# Camber kit install



## Nismo1997 (Dec 26, 2003)

I have a idea but not too sure..Id rather get some info b4 attemping..Does ne1 kno how to install a camber kit in a b14 sentra?


----------



## wes (Apr 30, 2002)

Nismo1997 said:


> I have a idea but not too sure..Id rather get some info b4 attemping..Does ne1 kno how to install a camber kit in a b14 sentra?


Define kit, do you mean camber bolts? If so don;t bother using them, they slip and when that happens your alignment will change. A good alignment shop will be able to get you rcar in spec. as long as it;s not lowered too much. If you are insterested in aligning the car for performance then get a set of camber plates.


----------



## Nismo1997 (Dec 26, 2003)

yea i just got them in today, they are camber bolts. i dropped my car 3 1/2 inchs and im getting a tilt..


----------



## wes (Apr 30, 2002)

Nismo1997 said:


> yea i just got them in today, they are camber bolts. i dropped my car 3 1/2 inchs and im getting a tilt..



if you lowered your car 3 1/2" you have completely eliminated any and all suspension travel worn tires are the least of your worries. 

You will kill any shock absorber you put on the car and no bolt will get you enough correction to be able to align it properly. 

Do yourself a favor and raise the car to an acceptable height, unless all you care about is looks. FWIW your car can be unsafe that low to the ground, bottoming out at high speed is not something you want to make a habit of. 
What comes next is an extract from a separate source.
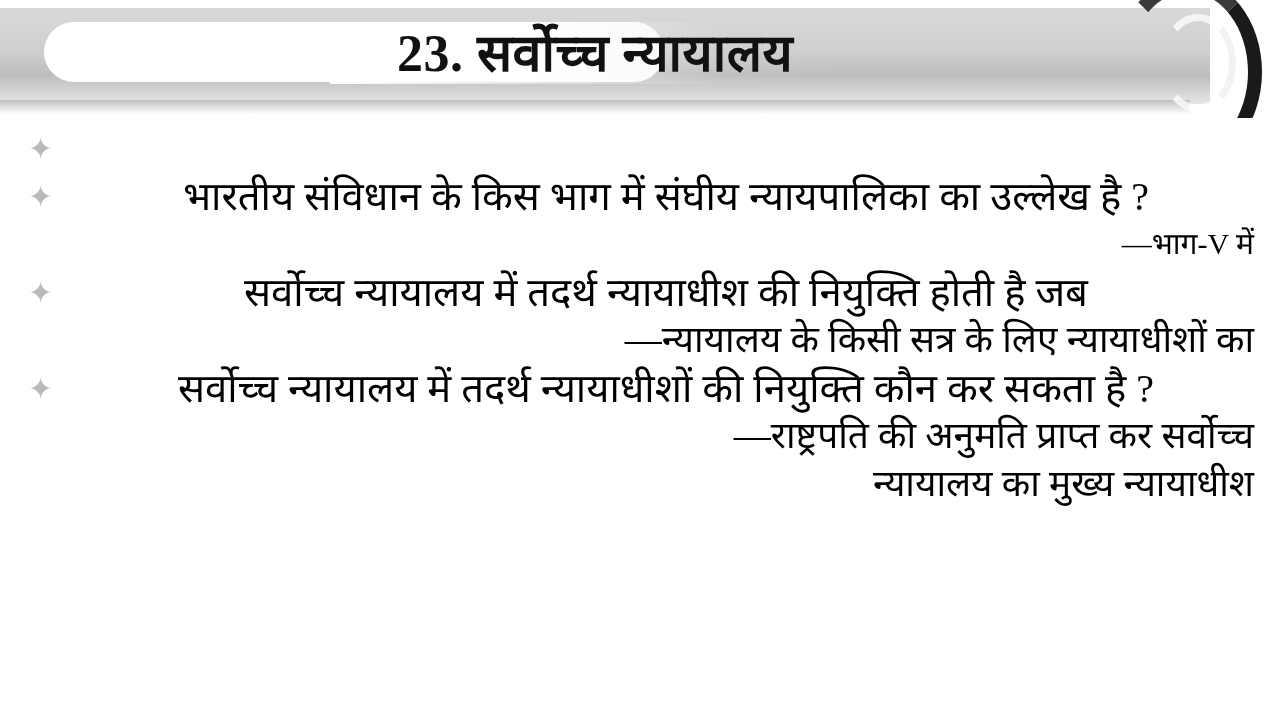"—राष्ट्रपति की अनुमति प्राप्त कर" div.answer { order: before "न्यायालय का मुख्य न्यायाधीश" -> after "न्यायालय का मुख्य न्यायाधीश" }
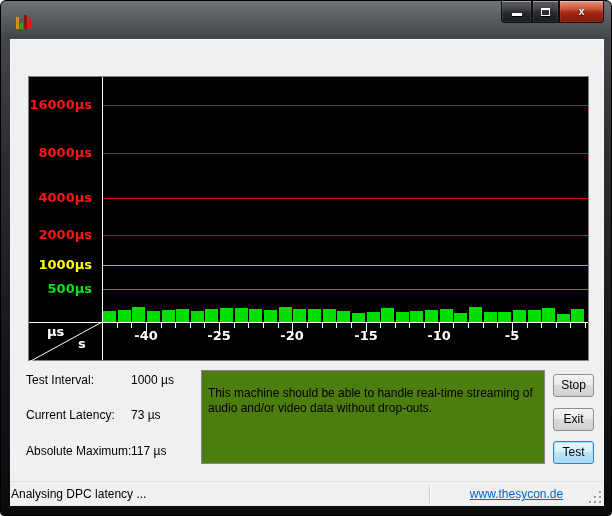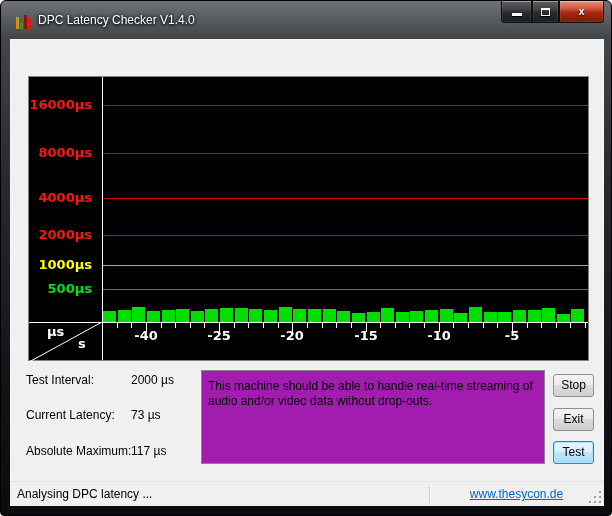"DPC Latency Checker V1.4.0" div { html: <div>DPC Latency Checker V1.4.0</div> -> none }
That "tilt" is called camber, it should be restored to -1 degree or so to be within spec.


----------



## Hendrix (Jan 17, 2004)

Wes is correct. 3.5" drop is too much unless it's just a show car. Even normal daily driving will kill your shocks. A safe drop is about 1.5". I'm currently using the camber bolts on my car will good results. It's a daily driver that doesn't see any track running, so the camber bolts have held well. I've heard hard driving at high speeds can cause the camber bolts to slip.


----------